Stored dataset items
****
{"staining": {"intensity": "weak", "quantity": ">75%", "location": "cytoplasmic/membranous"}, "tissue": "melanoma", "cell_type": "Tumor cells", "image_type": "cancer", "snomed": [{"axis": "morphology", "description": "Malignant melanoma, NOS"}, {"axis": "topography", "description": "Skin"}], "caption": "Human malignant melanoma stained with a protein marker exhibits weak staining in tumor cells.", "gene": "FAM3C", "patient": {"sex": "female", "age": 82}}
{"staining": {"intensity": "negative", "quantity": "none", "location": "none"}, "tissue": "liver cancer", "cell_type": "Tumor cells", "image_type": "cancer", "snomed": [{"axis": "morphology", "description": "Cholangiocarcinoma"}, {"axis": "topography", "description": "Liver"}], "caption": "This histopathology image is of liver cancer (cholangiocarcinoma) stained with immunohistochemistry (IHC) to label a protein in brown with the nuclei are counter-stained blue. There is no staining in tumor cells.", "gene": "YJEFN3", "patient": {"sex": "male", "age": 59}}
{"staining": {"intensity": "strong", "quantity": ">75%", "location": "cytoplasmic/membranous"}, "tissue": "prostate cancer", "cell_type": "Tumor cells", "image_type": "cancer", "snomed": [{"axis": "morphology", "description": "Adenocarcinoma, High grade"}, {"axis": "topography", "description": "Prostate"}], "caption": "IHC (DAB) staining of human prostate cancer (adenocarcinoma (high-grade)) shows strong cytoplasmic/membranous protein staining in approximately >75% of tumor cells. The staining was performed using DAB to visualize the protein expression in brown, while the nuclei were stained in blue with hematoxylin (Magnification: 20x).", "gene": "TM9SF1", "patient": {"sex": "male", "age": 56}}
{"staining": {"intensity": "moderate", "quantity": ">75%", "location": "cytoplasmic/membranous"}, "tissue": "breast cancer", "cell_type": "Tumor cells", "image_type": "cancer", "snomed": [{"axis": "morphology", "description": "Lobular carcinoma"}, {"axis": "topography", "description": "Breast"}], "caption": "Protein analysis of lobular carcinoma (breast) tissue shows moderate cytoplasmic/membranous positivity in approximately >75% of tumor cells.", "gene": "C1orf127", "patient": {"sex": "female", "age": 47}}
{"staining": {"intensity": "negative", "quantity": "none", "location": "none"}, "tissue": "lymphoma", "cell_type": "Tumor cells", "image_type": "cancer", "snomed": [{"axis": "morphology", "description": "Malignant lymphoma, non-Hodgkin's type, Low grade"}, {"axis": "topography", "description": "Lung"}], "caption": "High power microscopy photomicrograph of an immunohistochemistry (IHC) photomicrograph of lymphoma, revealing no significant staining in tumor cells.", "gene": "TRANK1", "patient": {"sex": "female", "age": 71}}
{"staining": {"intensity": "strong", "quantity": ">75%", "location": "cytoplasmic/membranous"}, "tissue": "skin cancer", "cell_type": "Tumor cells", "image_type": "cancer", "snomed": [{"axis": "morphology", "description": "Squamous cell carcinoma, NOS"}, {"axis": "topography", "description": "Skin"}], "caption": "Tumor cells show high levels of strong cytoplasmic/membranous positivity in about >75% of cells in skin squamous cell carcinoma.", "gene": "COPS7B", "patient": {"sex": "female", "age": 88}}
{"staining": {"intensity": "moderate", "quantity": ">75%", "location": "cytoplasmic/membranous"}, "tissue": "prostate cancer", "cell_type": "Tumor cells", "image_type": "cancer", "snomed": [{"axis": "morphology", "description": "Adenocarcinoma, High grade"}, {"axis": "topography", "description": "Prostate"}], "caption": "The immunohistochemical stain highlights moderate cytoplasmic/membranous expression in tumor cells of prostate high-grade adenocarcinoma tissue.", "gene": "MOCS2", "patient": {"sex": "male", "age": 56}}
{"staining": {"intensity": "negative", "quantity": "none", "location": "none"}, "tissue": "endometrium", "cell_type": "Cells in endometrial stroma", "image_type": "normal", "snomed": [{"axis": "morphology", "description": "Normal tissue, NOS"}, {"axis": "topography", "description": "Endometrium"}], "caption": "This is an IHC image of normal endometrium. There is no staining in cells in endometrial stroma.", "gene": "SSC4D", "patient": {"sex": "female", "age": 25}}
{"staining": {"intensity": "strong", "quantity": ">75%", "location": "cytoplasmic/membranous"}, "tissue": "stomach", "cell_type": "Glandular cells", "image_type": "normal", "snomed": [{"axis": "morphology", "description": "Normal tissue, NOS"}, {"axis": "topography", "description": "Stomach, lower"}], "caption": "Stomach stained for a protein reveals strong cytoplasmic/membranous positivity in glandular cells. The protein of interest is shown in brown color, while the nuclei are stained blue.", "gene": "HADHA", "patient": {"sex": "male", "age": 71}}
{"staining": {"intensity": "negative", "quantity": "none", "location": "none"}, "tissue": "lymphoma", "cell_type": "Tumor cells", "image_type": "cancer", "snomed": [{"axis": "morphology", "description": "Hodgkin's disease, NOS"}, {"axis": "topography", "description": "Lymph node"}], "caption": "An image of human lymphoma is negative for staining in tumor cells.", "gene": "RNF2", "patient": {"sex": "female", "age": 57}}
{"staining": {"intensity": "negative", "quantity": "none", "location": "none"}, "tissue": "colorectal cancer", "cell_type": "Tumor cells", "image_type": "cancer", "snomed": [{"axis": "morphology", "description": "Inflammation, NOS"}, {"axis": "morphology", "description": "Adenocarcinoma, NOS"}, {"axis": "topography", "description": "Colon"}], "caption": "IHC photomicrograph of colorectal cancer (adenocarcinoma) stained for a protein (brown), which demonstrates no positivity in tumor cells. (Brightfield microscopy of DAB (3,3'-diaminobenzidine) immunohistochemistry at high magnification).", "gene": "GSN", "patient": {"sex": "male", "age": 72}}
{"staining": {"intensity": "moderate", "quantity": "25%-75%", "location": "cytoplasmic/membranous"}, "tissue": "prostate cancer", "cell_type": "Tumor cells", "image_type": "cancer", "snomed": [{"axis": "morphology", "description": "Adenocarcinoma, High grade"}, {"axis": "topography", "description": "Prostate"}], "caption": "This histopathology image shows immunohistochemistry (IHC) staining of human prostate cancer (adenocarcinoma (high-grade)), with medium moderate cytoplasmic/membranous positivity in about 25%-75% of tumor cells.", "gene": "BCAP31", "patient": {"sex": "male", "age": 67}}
****
WHAT THE TASK ASKS
Output the data exactly, from the first line through the line that holds "analysis of lobular", so that no later line appears.

EXERCISE SOLUTION
{"staining": {"intensity": "weak", "quantity": ">75%", "location": "cytoplasmic/membranous"}, "tissue": "melanoma", "cell_type": "Tumor cells", "image_type": "cancer", "snomed": [{"axis": "morphology", "description": "Malignant melanoma, NOS"}, {"axis": "topography", "description": "Skin"}], "caption": "Human malignant melanoma stained with a protein marker exhibits weak staining in tumor cells.", "gene": "FAM3C", "patient": {"sex": "female", "age": 82}}
{"staining": {"intensity": "negative", "quantity": "none", "location": "none"}, "tissue": "liver cancer", "cell_type": "Tumor cells", "image_type": "cancer", "snomed": [{"axis": "morphology", "description": "Cholangiocarcinoma"}, {"axis": "topography", "description": "Liver"}], "caption": "This histopathology image is of liver cancer (cholangiocarcinoma) stained with immunohistochemistry (IHC) to label a protein in brown with the nuclei are counter-stained blue. There is no staining in tumor cells.", "gene": "YJEFN3", "patient": {"sex": "male", "age": 59}}
{"staining": {"intensity": "strong", "quantity": ">75%", "location": "cytoplasmic/membranous"}, "tissue": "prostate cancer", "cell_type": "Tumor cells", "image_type": "cancer", "snomed": [{"axis": "morphology", "description": "Adenocarcinoma, High grade"}, {"axis": "topography", "description": "Prostate"}], "caption": "IHC (DAB) staining of human prostate cancer (adenocarcinoma (high-grade)) shows strong cytoplasmic/membranous protein staining in approximately >75% of tumor cells. The staining was performed using DAB to visualize the protein expression in brown, while the nuclei were stained in blue with hematoxylin (Magnification: 20x).", "gene": "TM9SF1", "patient": {"sex": "male", "age": 56}}
{"staining": {"intensity": "moderate", "quantity": ">75%", "location": "cytoplasmic/membranous"}, "tissue": "breast cancer", "cell_type": "Tumor cells", "image_type": "cancer", "snomed": [{"axis": "morphology", "description": "Lobular carcinoma"}, {"axis": "topography", "description": "Breast"}], "caption": "Protein analysis of lobular carcinoma (breast) tissue shows moderate cytoplasmic/membranous positivity in approximately >75% of tumor cells.", "gene": "C1orf127", "patient": {"sex": "female", "age": 47}}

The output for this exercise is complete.